Text:
++++++

Ich habe davon gehört, dass der Buffed Client schonmal verdächtigt wurden, aber ich denke mal nicht, dass die Entwickler was damit zu tun haben.


----------



## campino76 (29. Mai 2008)

Ich würd den PC komplett neu aufsetzen. Hast du eine orig. Win Lizenz? Sofern du was "gecracktes" verwendest, könnt auch da der berühmte Hunde begraben sein.  


			Dieser Inhalt steht nur eingeloggten Mitgliedern zur Verfügung.


----------



## poTTo (29. Mai 2008)

Also woher die Keylogger kommen kann dir hier leider niemand beantworten, du bekommt man ja leider nicht per Post sondern fängt sich die  durch "Unwissen" ein.

++++++

Rohdaten:

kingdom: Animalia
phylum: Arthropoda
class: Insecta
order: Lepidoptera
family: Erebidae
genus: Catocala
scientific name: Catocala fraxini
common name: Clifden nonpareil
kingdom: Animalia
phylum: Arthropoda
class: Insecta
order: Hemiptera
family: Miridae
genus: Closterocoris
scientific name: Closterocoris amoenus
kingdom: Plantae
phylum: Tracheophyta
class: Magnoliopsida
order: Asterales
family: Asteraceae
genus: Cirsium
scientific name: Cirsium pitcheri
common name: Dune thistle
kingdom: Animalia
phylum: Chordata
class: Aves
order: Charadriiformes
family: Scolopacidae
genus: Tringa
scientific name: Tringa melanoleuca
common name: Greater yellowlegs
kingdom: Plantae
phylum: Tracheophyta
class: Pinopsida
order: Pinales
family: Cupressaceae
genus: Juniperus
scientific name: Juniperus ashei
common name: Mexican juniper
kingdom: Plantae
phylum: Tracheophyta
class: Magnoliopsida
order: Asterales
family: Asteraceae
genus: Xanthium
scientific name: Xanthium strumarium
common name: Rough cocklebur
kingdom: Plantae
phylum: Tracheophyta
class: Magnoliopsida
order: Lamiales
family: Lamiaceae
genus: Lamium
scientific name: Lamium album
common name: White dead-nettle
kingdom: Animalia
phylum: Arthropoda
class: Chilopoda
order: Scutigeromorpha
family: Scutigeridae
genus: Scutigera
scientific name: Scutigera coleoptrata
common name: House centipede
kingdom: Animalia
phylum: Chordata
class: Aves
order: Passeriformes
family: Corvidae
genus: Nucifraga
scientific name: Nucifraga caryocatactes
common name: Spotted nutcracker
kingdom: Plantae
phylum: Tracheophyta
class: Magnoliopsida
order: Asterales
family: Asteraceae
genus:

++++++

Die Aufgabe: Schreibe aus dem Text über Keylogger alles von „## campino76 (29.“ bis hinunter zu „Mitgliedern zur Verfügung.“ noch einmal ab und ersetze dabei „PC“ durch „Rechner“.

Schriftliche Antwort:
## campino76 (29. Mai 2008)

Ich würd den Rechner komplett neu aufsetzen. Hast du eine orig. Win Lizenz? Sofern du was "gecracktes" verwendest, könnt auch da der berühmte Hunde begraben sein.  


			Dieser Inhalt steht nur eingeloggten Mitgliedern zur Verfügung.